··· DATA FOR REVIEW

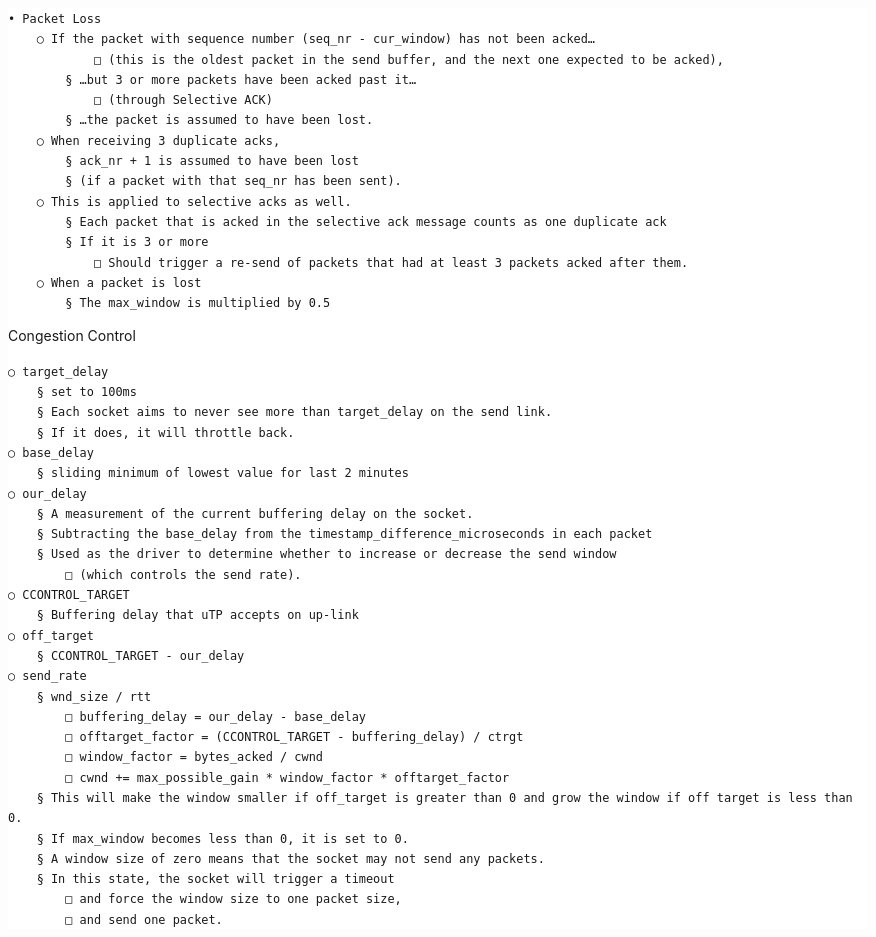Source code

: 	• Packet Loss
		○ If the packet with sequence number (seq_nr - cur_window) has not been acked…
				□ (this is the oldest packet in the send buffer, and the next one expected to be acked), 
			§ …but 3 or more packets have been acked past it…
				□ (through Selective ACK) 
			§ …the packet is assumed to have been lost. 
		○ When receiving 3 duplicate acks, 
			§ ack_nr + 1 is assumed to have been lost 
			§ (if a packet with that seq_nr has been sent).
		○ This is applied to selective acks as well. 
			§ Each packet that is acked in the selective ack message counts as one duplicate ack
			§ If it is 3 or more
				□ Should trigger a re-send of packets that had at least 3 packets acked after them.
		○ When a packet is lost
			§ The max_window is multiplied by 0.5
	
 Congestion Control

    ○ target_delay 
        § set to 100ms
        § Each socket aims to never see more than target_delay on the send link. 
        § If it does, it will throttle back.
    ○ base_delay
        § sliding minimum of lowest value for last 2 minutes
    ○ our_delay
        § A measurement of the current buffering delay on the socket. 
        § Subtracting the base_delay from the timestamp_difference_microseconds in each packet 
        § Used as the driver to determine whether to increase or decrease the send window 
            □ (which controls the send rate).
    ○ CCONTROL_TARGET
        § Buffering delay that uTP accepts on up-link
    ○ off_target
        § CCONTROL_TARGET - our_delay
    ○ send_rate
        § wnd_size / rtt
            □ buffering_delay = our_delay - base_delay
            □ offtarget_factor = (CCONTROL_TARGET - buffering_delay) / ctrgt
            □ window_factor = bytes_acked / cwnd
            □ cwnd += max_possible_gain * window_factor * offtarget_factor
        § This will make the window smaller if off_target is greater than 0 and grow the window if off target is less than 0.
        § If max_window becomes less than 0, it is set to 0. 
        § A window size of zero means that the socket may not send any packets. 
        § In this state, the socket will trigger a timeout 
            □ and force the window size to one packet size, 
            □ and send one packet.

······

# EXERCISE BRIEF
Copy every line of the records above word for word, omitting the pictures.

# ANSWER BELOW
Source code

: 	• Packet Loss
		○ If the packet with sequence number (seq_nr - cur_window) has not been acked…
				□ (this is the oldest packet in the send buffer, and the next one expected to be acked), 
			§ …but 3 or more packets have been acked past it…
				□ (through Selective ACK) 
			§ …the packet is assumed to have been lost. 
		○ When receiving 3 duplicate acks, 
			§ ack_nr + 1 is assumed to have been lost 
			§ (if a packet with that seq_nr has been sent).
		○ This is applied to selective acks as well. 
			§ Each packet that is acked in the selective ack message counts as one duplicate ack
			§ If it is 3 or more
				□ Should trigger a re-send of packets that had at least 3 packets acked after them.
		○ When a packet is lost
			§ The max_window is multiplied by 0.5
	
 Congestion Control

    ○ target_delay 
        § set to 100ms
        § Each socket aims to never see more than target_delay on the send link. 
        § If it does, it will throttle back.
    ○ base_delay
        § sliding minimum of lowest value for last 2 minutes
    ○ our_delay
        § A measurement of the current buffering delay on the socket. 
        § Subtracting the base_delay from the timestamp_difference_microseconds in each packet 
        § Used as the driver to determine whether to increase or decrease the send window 
            □ (which controls the send rate).
    ○ CCONTROL_TARGET
        § Buffering delay that uTP accepts on up-link
    ○ off_target
        § CCONTROL_TARGET - our_delay
    ○ send_rate
        § wnd_size / rtt
            □ buffering_delay = our_delay - base_delay
            □ offtarget_factor = (CCONTROL_TARGET - buffering_delay) / ctrgt
            □ window_factor = bytes_acked / cwnd
            □ cwnd += max_possible_gain * window_factor * offtarget_factor
        § This will make the window smaller if off_target is greater than 0 and grow the window if off target is less than 0.
        § If max_window becomes less than 0, it is set to 0. 
        § A window size of zero means that the socket may not send any packets. 
        § In this state, the socket will trigger a timeout 
            □ and force the window size to one packet size, 
            □ and send one packet.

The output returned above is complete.